Eramis Cruz
Ella era esa chica que dibujaba en las páginas de sus ilusiones la sutileza de sus sueños. Tenía piel canela y ojos verdes y al sonreír se le escapaban unas hondas angelicales que los chicos sentíamos como triada de luces invisible que nos invadía el espíritu. Su pelo negro bailaba con el viento de la tarde, mientras ella camina a lo largo de la callejuela del barrio. Ella siempre dijo que la gustaban los claveles, y siempre le traíamos uno aun fuera robado de algún lugar. Todos éramos sus enamorados, pero ninguno se le declaraba, para que fuera la novia de todos no podía ser la de nadie. Algún día tendré una novia como ella −me decía− mientras ella soñaba con cantantes de la televisión que nunca había visto en su vida.

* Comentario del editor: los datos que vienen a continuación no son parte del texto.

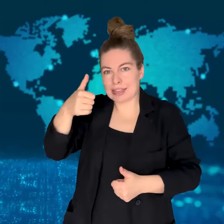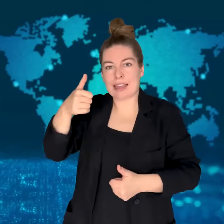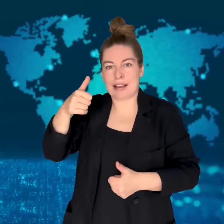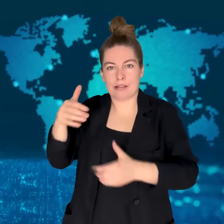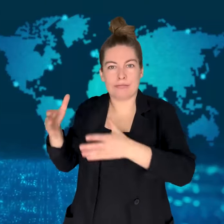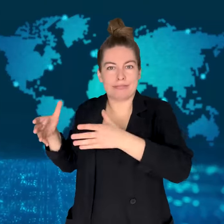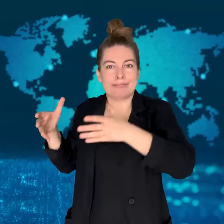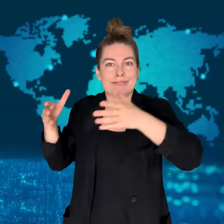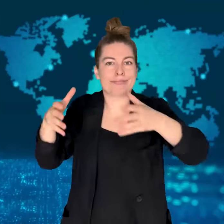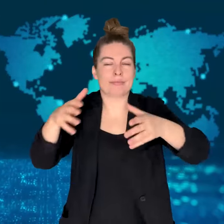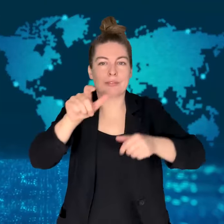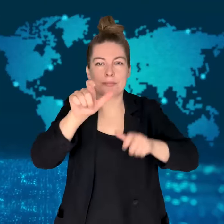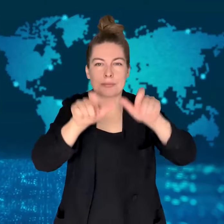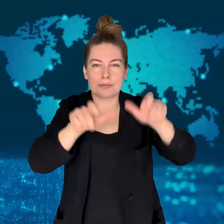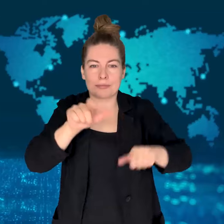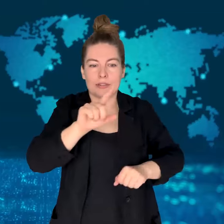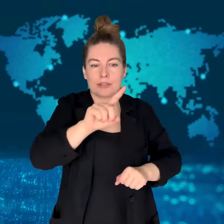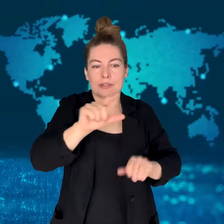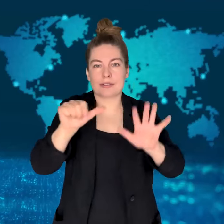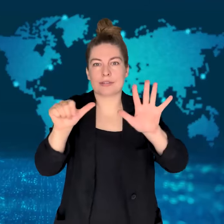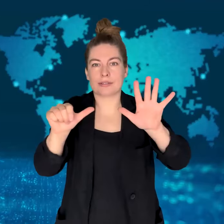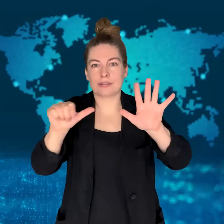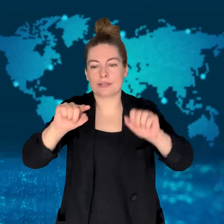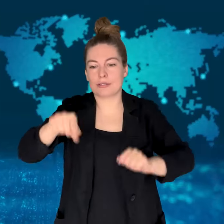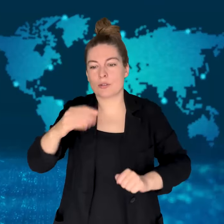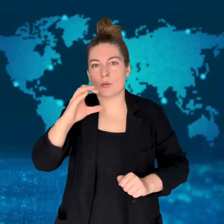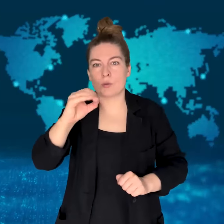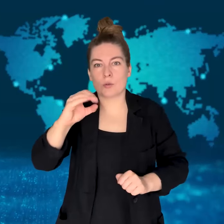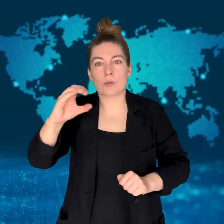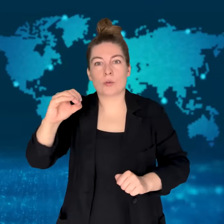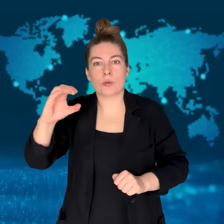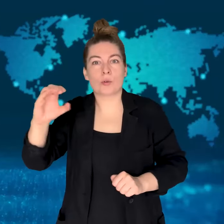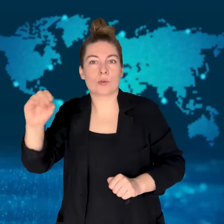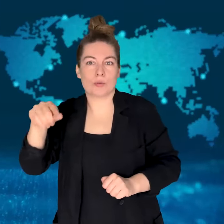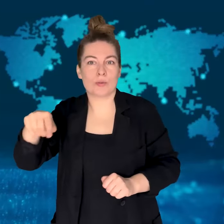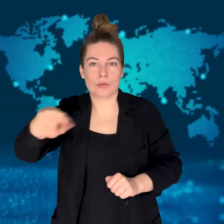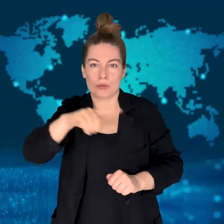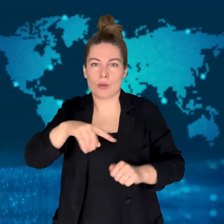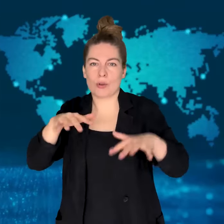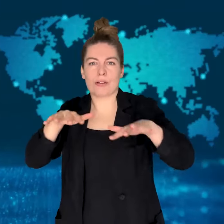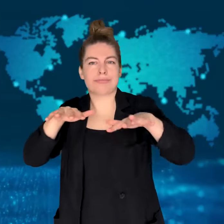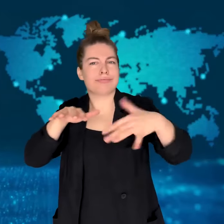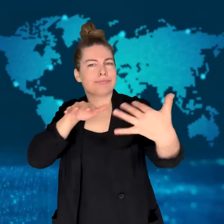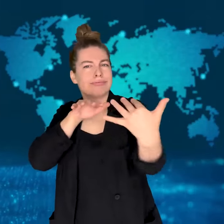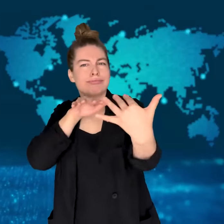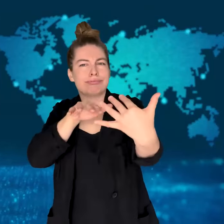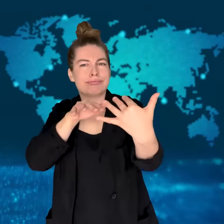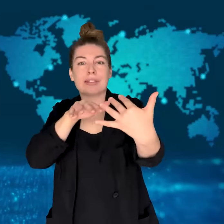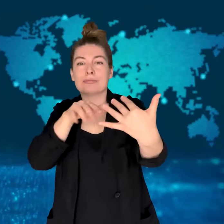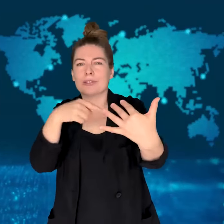They fought against Emperor Theodore III of Abyssinia's troops.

Yo particularmente quería tener el cielo para hacerla reina de su trono, pero en cambio, ella era causa tormentosa de mis desvelos. Despierto con ella soñaba y dormido en ella pensaba. Me atolondraba la distancia abismal entre sus labios y los míos, aunque creía que al escuchar sus palabras percibía un toque de la magia de sus labios, del mismo modo sucedía con la mirada de sus ojos.

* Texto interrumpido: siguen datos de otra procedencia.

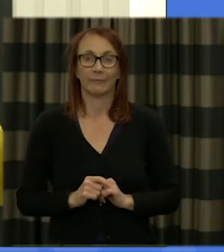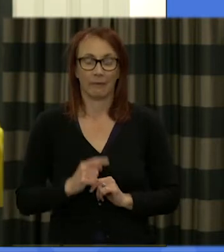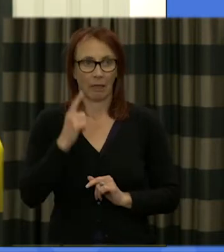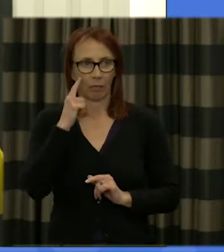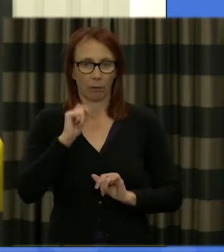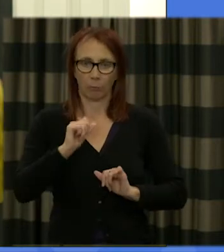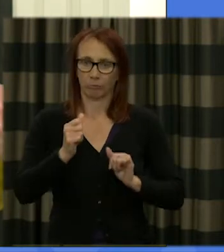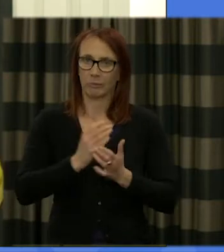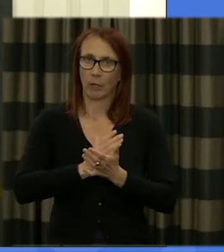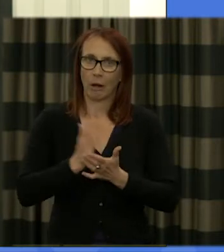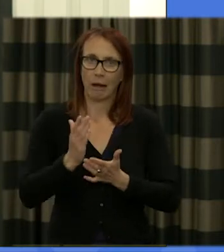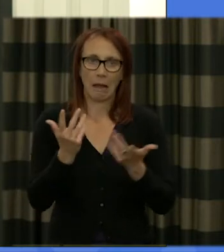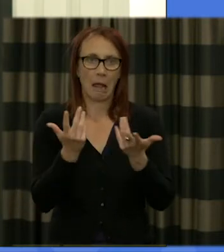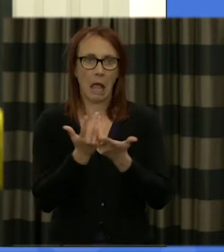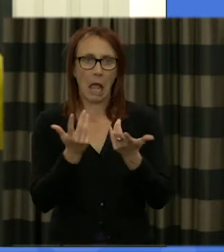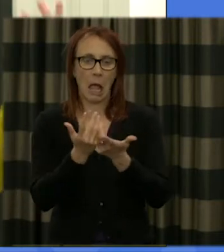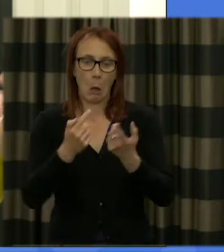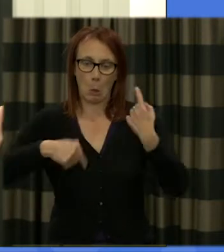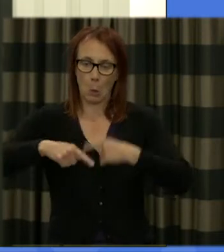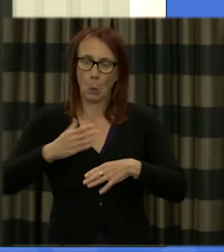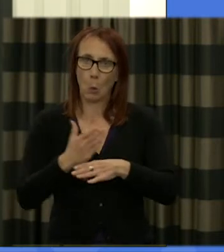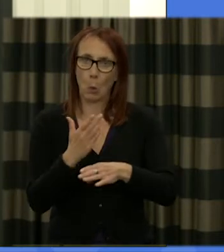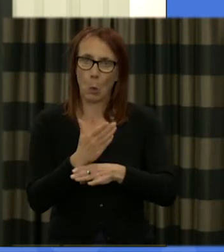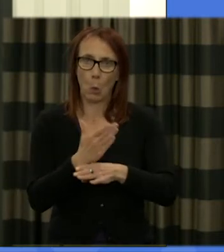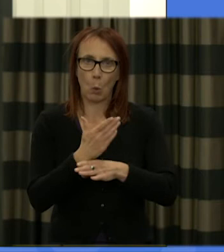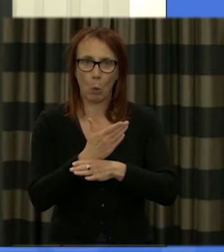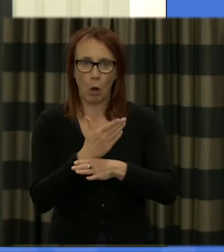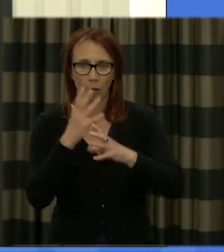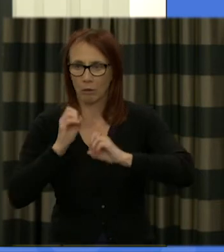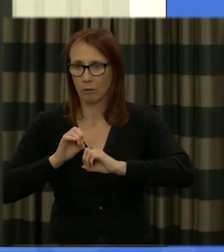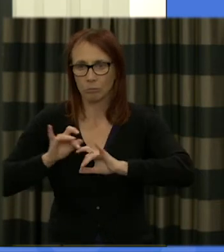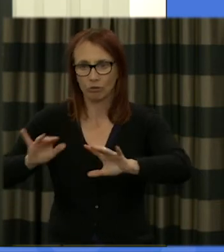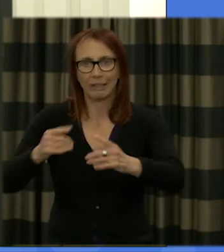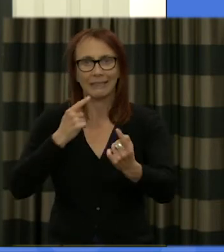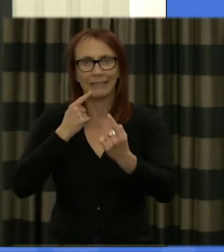sharing the work of the Assembly with the with the wider population and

Cuando veníamos a la catequesis ella era la primera inventado los juegos en el patio lateral de la iglesia. Miren al cielo −decía, tambaleándose sobre la grama verde, mientras nubes blancas surcaban el espacio sideral.
Un día, luego de nuestras vacaciones escolares, ella desapareció por largo tiempo, nos dejó con sus recuerdos secuestrados, sin poder olvidar la nostalgia de las notas su canto. ¿Doña Gilda dónde está Roxana? −en vano le preguntábamos a su madre. Un día nos lo confesó su abuela Ambrosia con cuidado de no ser escuchada, y después de jurarle discreción eterna, retiró su lente de su cara y abrió sus ojos más de la normal y nos dijo: a la niña Roxana la casaron con la iglesia. Terminé convencido de que uno no se muere de espanto, nunca supimos la razón del tal castigo. Doña Gilda entonces se convirtió en la bruja de las peores pesadillas.

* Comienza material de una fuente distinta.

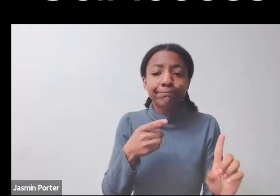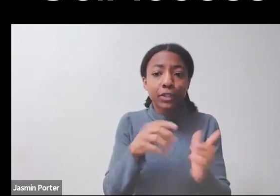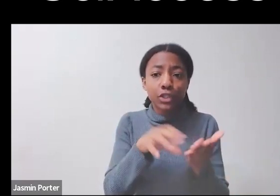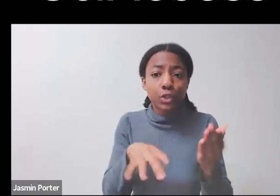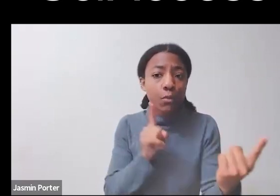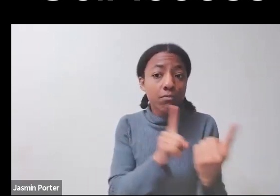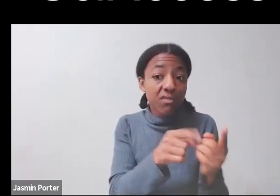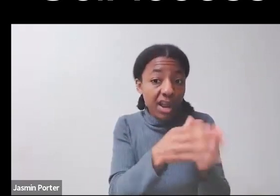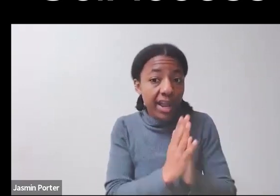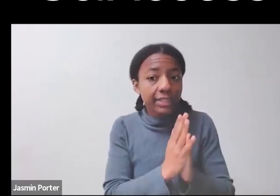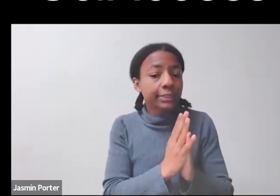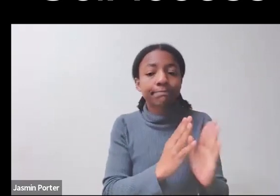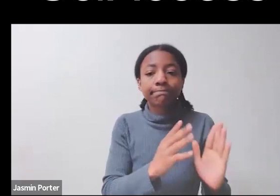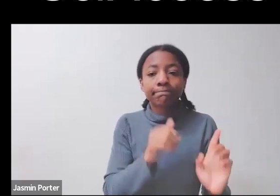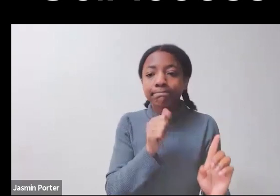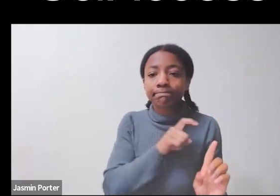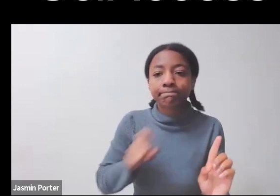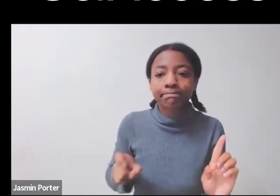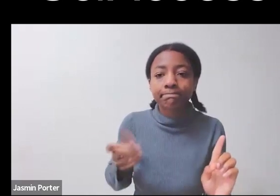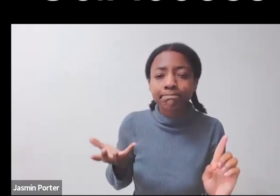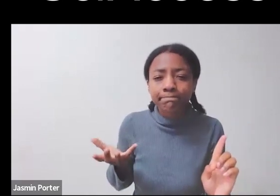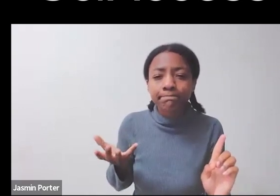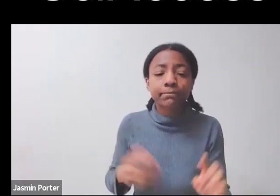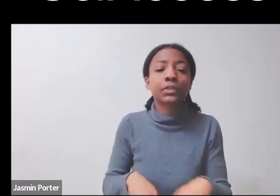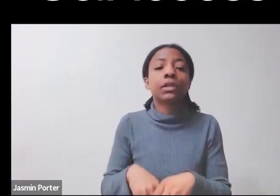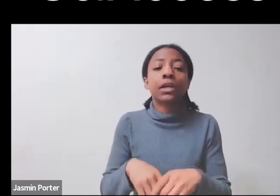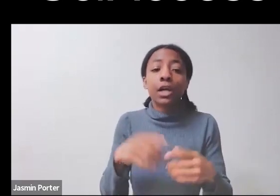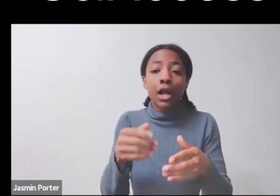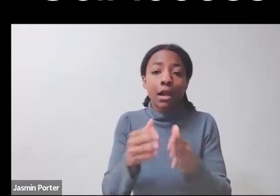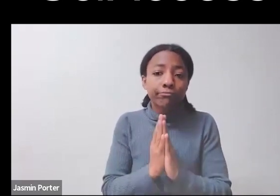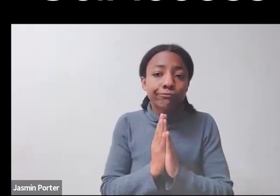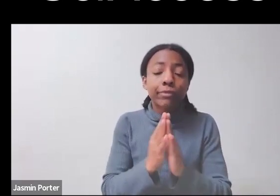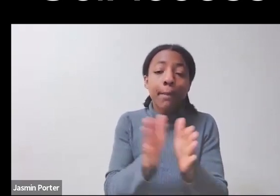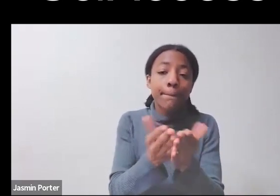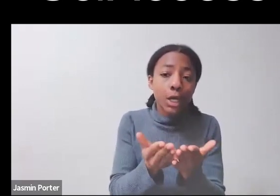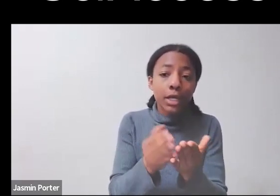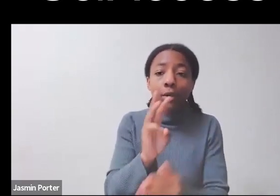handouts, websites, databases, and computer applications, many of which were tied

Varios años después regresó convertida en novicia, nunca vimos nada tan hermoso, pero su velo y su largo vestido, apagaron la razón de nuestras ilusiones juveniles. Luego de un largo tiempo, cuando ya no éramos tan inocentes, nos dijeron que una monja de ojos verdes, dirigía el colegio parroquial y que su nombre era Sol Roxana. De vez en cuando la veíamos rodeada de niños, y ella siempre nos regalaba una mirada reforzada por la magia de su sonrisa y la hermosura de sus labios.
Una tarde de sol radiante me encontré con ella, me llamó por mi nombre y me preguntó por mi madre. Noté algo diferente en ella, se había hecho dueña de una silueta de guitarra que sus hábitos no lograban ocultar. En un momento llegaron los muchachos y ella se vio muy feliz haciendo preguntas sobre el vecindario. Los niños que venían con ella se notaban desesperados por seguir el viaje hacia el parque infantil lo que apresuró la despedida, nos dio un beso a cada uno, mientras tomaba la cara en su delicada mano.
Fue la última vez que la vimos. Sor Roxana murió en un accidente automotriz tres meses después. Nosotros coincidimos ese día en la iglesia, sin que nadie nos lo indicara, miramos su cara iluminada por los lirios, con los ojos cerrados y en sus labios detenida una sonrisa que nos hizo creer que aún estaba viva. Después de tantos años aún recuerdo a esa niña que se hizo mujer en tan poco tiempo. La recuerdo cada vez que tomo en mi mano un clavel o mirando al cielo se me entrecruzan las nubes blancas.